とある飛空士への追憶

2008年8月8日

stars 願わくばふたりの物語に最良の結末を

一万二千キロの単機敵中翔破。未来の皇女たる美しいファナを後部座席に、シャルルは遙か彼方の目的地を目指す。空戦において、帝政天ツ上空軍の遥か後塵を拝するレヴァーム皇国。敵国にこの作戦は察知され、ふたりは絶望的な状況下で西を目指す。

うはは、素晴らしすぎる。

犬村小六の文章が、この作品の雰囲気とかっちりはまって、硬派で、けれどもどこか切ない余韻を残す物語に仕上がっています。これは良い。

達成至難の任務。けれど、背後に乗せたファナを、自らの願いとしても送り届けたいと感じるシャルルの思いが熱いです。身分違いなれど、その断絶を越えて、ファナの方から歩み寄ってくれたり、旅の途中のちょっとしたハプニングで、ひとときの距離感の忘我を覚えたり、そして、命がけの空戦の中で育まれていく感情と、わずか1週間にも満たない時間の中に凝縮された一生にも等しい波乱の物語でした。

そして、ラストの演出がまた心憎い。この物語で語られたふたりの旅の最後の演出は、この上なく美しいし、その締めくくりの言葉もまた美しい。

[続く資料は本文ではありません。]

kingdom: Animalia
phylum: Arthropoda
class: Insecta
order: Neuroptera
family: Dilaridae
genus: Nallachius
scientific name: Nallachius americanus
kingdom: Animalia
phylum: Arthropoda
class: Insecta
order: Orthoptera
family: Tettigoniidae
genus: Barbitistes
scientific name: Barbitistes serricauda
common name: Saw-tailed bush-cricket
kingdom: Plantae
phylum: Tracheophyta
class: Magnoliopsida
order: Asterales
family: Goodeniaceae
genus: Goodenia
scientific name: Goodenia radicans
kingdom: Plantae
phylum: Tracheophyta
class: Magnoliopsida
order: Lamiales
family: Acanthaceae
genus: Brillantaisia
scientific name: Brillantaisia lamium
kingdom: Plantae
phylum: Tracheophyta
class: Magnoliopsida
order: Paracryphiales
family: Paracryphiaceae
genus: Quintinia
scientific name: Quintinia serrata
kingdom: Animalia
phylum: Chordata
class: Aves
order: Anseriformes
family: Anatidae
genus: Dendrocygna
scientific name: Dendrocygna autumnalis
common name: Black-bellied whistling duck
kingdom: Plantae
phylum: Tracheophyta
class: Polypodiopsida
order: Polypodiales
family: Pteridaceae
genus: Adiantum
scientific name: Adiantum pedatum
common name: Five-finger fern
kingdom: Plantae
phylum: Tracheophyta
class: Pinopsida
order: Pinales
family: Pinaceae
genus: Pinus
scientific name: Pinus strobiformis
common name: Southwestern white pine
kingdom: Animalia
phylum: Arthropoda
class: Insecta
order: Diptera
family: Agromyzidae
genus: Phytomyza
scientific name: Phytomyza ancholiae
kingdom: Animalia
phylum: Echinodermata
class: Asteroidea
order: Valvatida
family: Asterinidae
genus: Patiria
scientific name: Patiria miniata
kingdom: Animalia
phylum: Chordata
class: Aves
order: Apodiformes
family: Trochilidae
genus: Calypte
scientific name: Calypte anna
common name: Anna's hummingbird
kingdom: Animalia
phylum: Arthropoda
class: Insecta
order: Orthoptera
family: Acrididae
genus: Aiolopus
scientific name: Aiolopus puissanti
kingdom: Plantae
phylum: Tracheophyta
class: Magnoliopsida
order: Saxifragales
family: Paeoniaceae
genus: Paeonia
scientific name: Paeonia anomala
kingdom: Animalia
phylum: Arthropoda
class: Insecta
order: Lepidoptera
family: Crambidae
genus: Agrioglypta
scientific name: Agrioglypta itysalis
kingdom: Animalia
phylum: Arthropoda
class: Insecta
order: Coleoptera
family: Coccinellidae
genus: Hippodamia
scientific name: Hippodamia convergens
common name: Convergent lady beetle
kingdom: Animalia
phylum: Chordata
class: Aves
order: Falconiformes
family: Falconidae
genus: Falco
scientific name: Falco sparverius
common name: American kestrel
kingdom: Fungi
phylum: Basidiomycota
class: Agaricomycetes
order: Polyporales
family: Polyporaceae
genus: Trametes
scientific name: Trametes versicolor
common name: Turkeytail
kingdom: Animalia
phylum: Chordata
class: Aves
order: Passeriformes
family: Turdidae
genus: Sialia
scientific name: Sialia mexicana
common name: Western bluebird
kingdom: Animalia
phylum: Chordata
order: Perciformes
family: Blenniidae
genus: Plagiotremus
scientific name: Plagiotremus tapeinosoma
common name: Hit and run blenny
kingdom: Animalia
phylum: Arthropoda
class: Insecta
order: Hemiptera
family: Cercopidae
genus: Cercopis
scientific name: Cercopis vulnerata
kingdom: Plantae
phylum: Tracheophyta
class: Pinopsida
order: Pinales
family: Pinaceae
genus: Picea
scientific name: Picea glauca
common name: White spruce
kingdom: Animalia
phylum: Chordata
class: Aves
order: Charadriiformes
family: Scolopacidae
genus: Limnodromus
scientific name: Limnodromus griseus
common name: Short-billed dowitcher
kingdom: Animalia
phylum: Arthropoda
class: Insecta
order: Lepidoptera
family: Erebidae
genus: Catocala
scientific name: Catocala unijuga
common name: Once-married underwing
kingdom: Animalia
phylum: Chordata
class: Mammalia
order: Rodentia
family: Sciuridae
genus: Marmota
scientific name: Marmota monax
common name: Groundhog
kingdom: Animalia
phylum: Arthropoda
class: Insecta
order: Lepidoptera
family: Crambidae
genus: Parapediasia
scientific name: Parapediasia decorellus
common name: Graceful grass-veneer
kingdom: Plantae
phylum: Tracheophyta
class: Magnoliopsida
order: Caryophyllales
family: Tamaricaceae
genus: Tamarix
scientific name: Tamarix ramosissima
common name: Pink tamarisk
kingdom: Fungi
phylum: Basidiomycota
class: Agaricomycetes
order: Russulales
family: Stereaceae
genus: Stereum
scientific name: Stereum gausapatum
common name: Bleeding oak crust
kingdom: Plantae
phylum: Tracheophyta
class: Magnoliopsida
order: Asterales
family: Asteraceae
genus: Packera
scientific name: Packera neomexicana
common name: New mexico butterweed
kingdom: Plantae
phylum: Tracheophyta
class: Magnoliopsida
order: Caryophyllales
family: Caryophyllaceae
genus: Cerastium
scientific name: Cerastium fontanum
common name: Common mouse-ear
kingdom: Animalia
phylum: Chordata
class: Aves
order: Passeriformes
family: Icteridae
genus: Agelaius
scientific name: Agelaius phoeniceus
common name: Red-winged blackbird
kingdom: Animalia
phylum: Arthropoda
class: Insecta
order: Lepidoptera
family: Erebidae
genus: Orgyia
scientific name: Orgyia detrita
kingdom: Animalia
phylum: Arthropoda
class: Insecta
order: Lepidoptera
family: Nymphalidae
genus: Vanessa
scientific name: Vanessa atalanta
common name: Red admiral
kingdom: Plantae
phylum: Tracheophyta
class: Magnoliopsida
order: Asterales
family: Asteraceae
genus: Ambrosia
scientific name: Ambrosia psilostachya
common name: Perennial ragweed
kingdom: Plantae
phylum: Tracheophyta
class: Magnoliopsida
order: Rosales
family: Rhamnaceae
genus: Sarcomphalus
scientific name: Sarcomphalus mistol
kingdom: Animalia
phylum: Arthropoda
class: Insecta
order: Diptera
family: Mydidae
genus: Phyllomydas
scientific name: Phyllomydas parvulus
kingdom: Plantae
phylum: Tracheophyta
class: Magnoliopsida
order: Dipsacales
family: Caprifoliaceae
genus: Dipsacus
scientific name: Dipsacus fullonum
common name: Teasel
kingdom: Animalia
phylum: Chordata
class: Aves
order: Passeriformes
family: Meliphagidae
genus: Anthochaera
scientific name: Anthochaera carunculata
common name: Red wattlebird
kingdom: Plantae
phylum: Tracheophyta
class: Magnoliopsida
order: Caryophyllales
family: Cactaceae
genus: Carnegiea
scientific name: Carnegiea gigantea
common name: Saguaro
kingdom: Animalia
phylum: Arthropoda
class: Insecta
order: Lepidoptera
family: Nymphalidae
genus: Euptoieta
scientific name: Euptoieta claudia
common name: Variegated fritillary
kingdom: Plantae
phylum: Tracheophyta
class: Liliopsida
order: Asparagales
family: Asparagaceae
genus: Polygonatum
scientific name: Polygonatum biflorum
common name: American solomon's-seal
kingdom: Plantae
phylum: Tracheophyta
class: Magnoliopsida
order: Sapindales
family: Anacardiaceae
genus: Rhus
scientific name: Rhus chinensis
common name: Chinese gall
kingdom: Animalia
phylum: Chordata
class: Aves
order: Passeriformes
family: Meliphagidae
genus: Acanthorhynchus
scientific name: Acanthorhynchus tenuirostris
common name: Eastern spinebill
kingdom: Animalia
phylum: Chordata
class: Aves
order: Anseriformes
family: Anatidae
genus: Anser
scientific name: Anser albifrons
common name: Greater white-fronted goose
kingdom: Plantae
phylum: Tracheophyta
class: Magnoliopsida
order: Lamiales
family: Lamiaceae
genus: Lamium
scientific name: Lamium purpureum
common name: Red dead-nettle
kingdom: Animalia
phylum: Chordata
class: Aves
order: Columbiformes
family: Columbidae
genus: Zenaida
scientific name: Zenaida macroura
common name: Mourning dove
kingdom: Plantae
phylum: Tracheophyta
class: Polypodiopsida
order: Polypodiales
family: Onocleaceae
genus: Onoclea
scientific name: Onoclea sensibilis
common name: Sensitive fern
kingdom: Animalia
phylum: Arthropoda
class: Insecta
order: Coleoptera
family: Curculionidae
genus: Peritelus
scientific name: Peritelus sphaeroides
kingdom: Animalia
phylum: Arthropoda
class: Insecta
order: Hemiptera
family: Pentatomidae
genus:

明かされないからこそ価値のある類の物語ですね。彼らのその後は、確かに続いていったであろうし、その謎に包まれた部分にこそ、幸せを見つけたという願いを込めたいです。ファナの足跡を辿れば、彼女が不幸でなかったことは想像できるし、その影に幾許かのシャルルの姿が人知れず見えていたらと願ってやみません。

蒼天、白雲、飛行機、悲恋、語られない歴史。様々な要素はあれど、それらが見事にかみ合って、素晴らしい一冊に仕上がったと思います。

ガガガ文庫は微妙にマイナーですが、だからこそ埋もれさせておくには惜しい逸品。というか、今後の作者買い確定かも。